Data in this exercise:

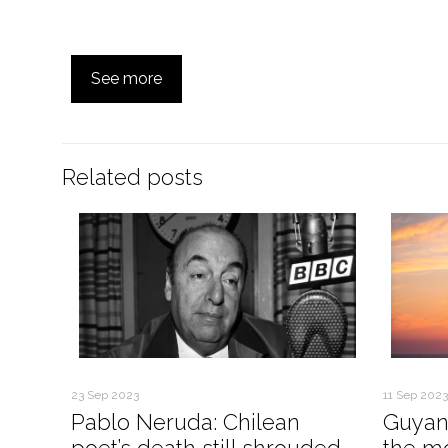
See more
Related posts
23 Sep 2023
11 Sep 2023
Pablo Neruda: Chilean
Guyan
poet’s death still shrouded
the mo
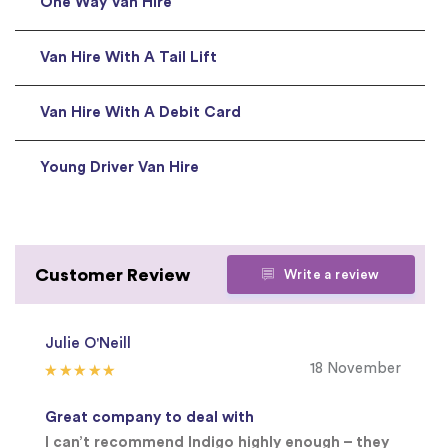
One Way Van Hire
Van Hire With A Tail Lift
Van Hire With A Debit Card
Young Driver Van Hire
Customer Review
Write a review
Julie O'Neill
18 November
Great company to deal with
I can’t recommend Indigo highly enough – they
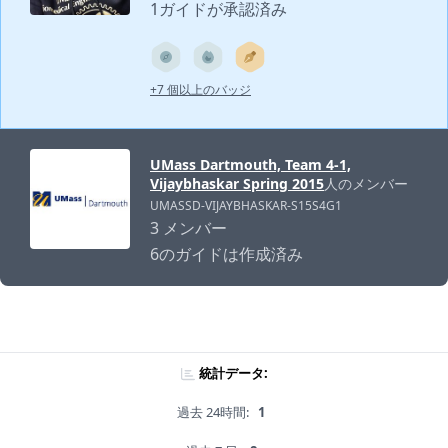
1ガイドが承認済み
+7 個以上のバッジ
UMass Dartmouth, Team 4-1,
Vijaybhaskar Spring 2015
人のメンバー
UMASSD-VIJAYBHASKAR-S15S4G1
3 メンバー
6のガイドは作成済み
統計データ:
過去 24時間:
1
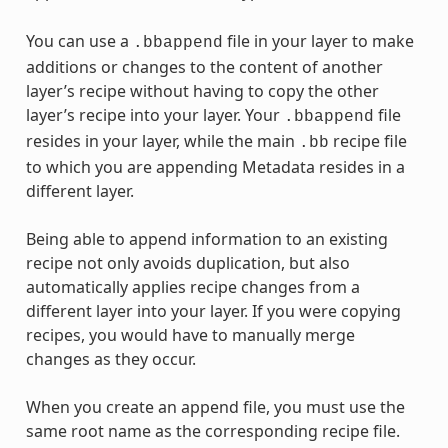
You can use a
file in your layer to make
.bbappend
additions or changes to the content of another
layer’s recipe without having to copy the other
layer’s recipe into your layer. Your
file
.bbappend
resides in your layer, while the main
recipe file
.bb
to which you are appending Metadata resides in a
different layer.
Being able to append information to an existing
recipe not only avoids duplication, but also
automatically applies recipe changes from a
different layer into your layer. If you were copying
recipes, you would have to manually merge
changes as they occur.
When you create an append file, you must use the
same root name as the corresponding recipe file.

Problem to work on: Can you print every line of text from the material above, reproducing each one word for word and in the same order, while leaving out the pictures?

Answer space:
See more
Related posts
23 Sep 2023
11 Sep 2023
Pablo Neruda: Chilean
Guyan
poet’s death still shrouded
the mo
One Way Van Hire
Van Hire With A Tail Lift
Van Hire With A Debit Card
Young Driver Van Hire
Customer Review
Write a review
Julie O'Neill
18 November
Great company to deal with
I can’t recommend Indigo highly enough – they
1ガイドが承認済み
+7 個以上のバッジ
UMass Dartmouth, Team 4-1,
Vijaybhaskar Spring 2015
人のメンバー
UMASSD-VIJAYBHASKAR-S15S4G1
3 メンバー
6のガイドは作成済み
統計データ:
過去 24時間:
1
You can use a
file in your layer to make
.bbappend
additions or changes to the content of another
layer’s recipe without having to copy the other
layer’s recipe into your layer. Your
file
.bbappend
resides in your layer, while the main
recipe file
.bb
to which you are appending Metadata resides in a
different layer.
Being able to append information to an existing
recipe not only avoids duplication, but also
automatically applies recipe changes from a
different layer into your layer. If you were copying
recipes, you would have to manually merge
changes as they occur.
When you create an append file, you must use the
same root name as the corresponding recipe file.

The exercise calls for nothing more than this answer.